*SOURCE DATA*.
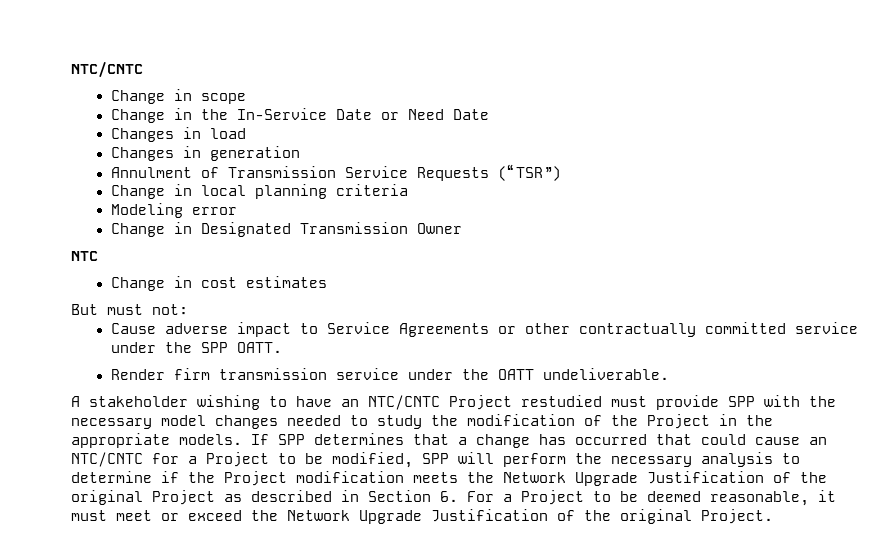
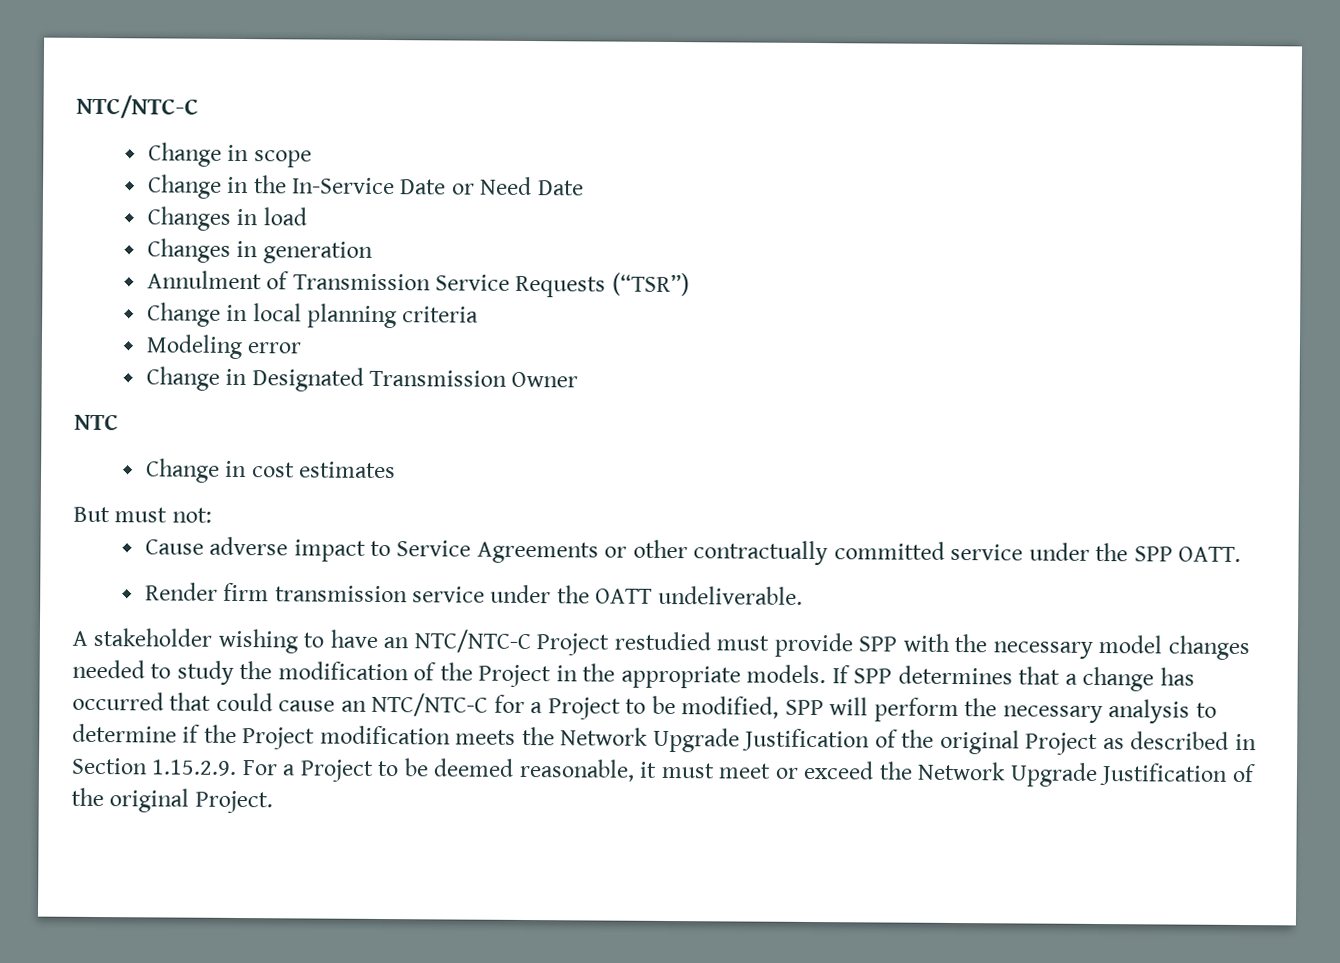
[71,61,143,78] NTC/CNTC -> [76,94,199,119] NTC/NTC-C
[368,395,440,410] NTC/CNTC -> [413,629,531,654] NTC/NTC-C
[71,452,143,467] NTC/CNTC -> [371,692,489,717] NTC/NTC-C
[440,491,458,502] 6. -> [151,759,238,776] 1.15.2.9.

* * *

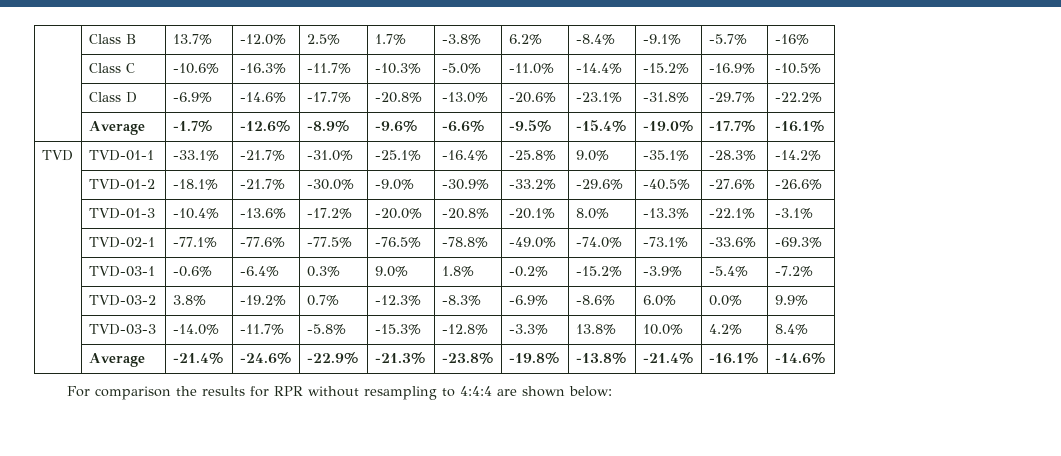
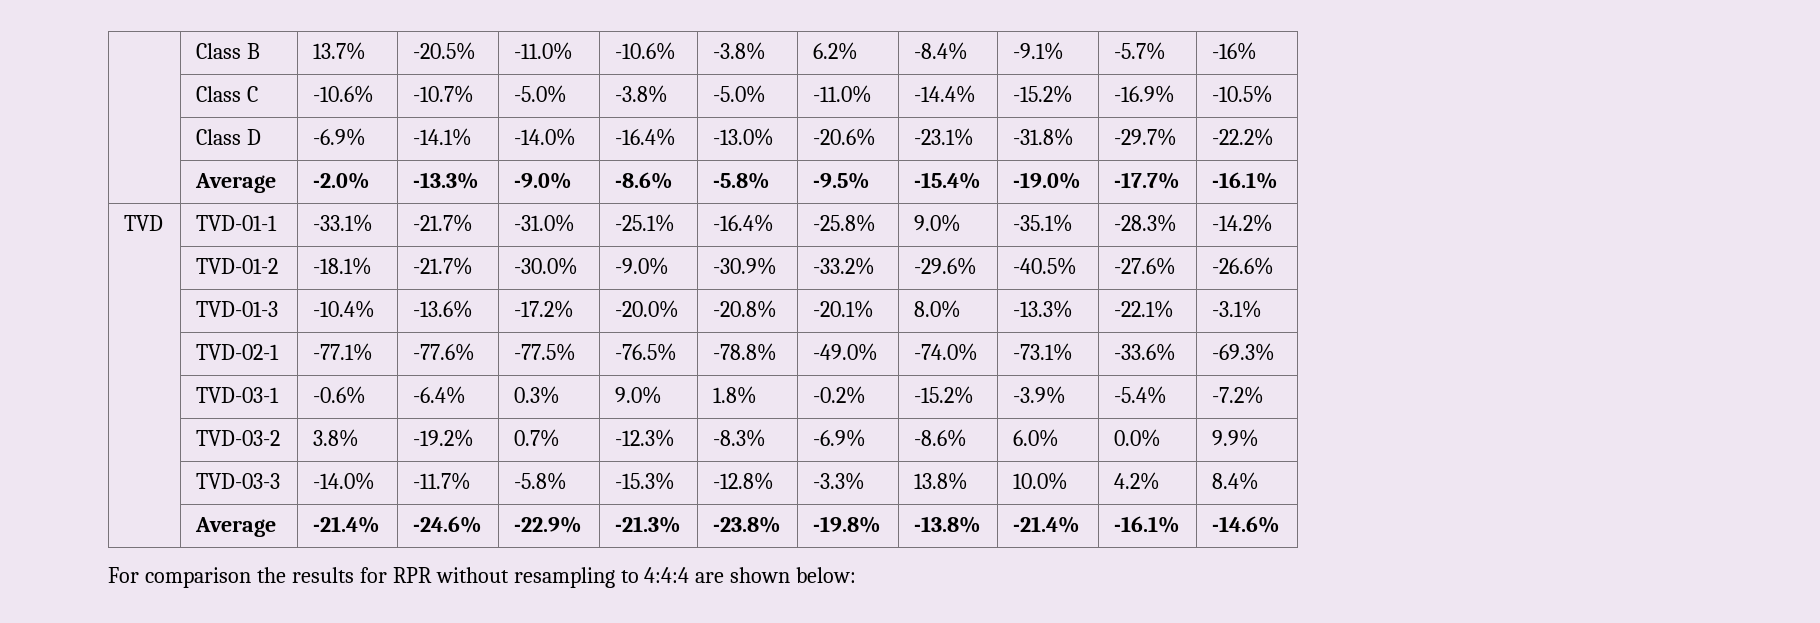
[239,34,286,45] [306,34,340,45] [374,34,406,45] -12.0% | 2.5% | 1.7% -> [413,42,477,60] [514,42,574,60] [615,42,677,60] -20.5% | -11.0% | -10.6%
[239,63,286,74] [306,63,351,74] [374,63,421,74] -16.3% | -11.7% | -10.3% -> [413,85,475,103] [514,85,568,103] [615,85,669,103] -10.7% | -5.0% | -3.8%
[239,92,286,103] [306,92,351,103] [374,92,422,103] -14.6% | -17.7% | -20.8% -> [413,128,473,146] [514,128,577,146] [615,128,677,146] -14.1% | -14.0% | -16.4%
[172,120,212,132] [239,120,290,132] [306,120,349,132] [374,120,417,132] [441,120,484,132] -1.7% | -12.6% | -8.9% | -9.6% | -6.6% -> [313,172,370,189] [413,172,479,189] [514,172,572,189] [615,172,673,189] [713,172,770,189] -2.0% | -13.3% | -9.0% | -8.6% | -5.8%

* * *

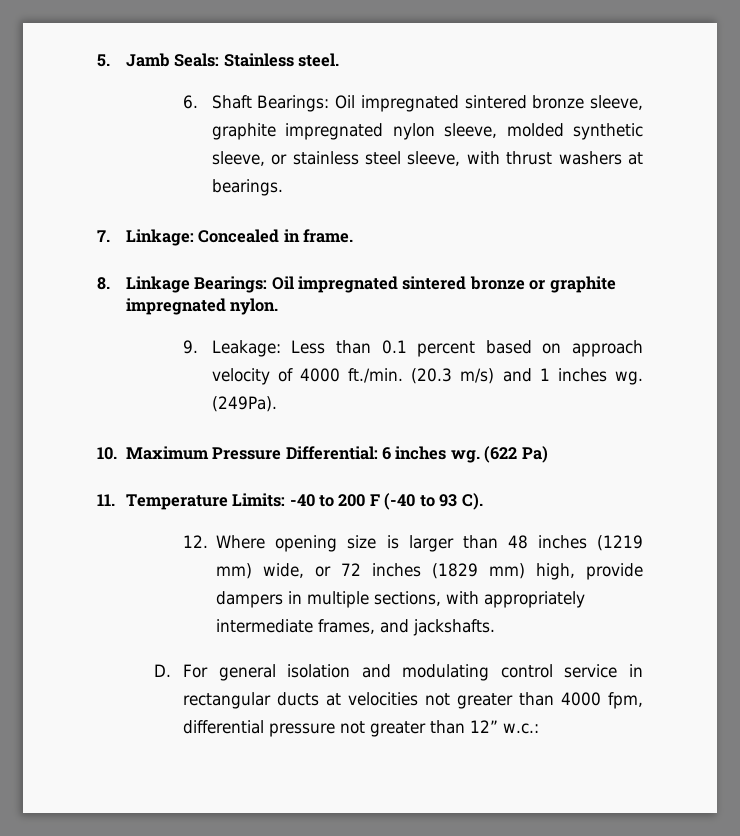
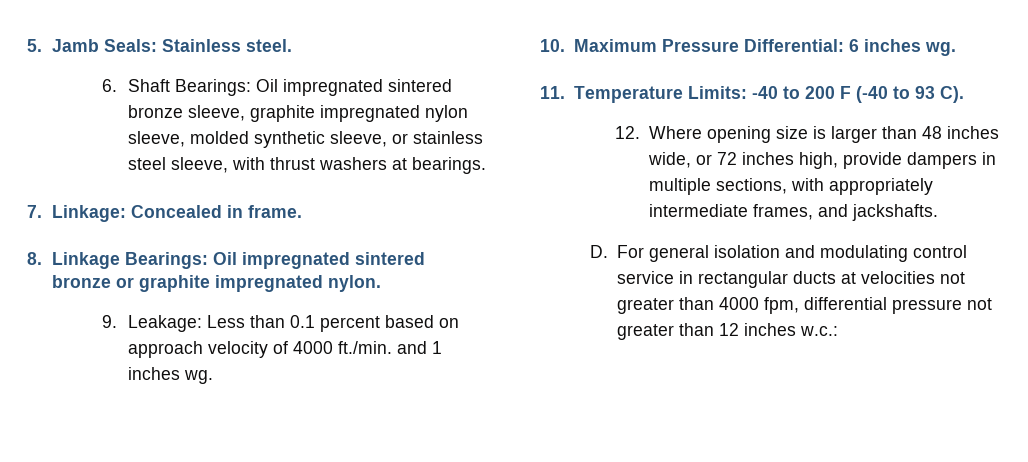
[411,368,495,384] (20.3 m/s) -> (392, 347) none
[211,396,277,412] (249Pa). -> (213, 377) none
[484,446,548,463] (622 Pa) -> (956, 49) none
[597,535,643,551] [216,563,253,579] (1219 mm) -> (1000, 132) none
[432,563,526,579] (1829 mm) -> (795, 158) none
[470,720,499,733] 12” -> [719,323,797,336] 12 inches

*WHAT YOU WILL DO*.
Look above for the line with "[239,34,286,45] [306,34,340,45] [374,34,406,45]" and the line with "[172,120,212,132] [239,120,290,132] [306,120,349,132]", and reproduce exactly those two lines plus every line between, nothing more.

*EXERCISE RESPONSE*.
[239,34,286,45] [306,34,340,45] [374,34,406,45] -12.0% | 2.5% | 1.7% -> [413,42,477,60] [514,42,574,60] [615,42,677,60] -20.5% | -11.0% | -10.6%
[239,63,286,74] [306,63,351,74] [374,63,421,74] -16.3% | -11.7% | -10.3% -> [413,85,475,103] [514,85,568,103] [615,85,669,103] -10.7% | -5.0% | -3.8%
[239,92,286,103] [306,92,351,103] [374,92,422,103] -14.6% | -17.7% | -20.8% -> [413,128,473,146] [514,128,577,146] [615,128,677,146] -14.1% | -14.0% | -16.4%
[172,120,212,132] [239,120,290,132] [306,120,349,132] [374,120,417,132] [441,120,484,132] -1.7% | -12.6% | -8.9% | -9.6% | -6.6% -> [313,172,370,189] [413,172,479,189] [514,172,572,189] [615,172,673,189] [713,172,770,189] -2.0% | -13.3% | -9.0% | -8.6% | -5.8%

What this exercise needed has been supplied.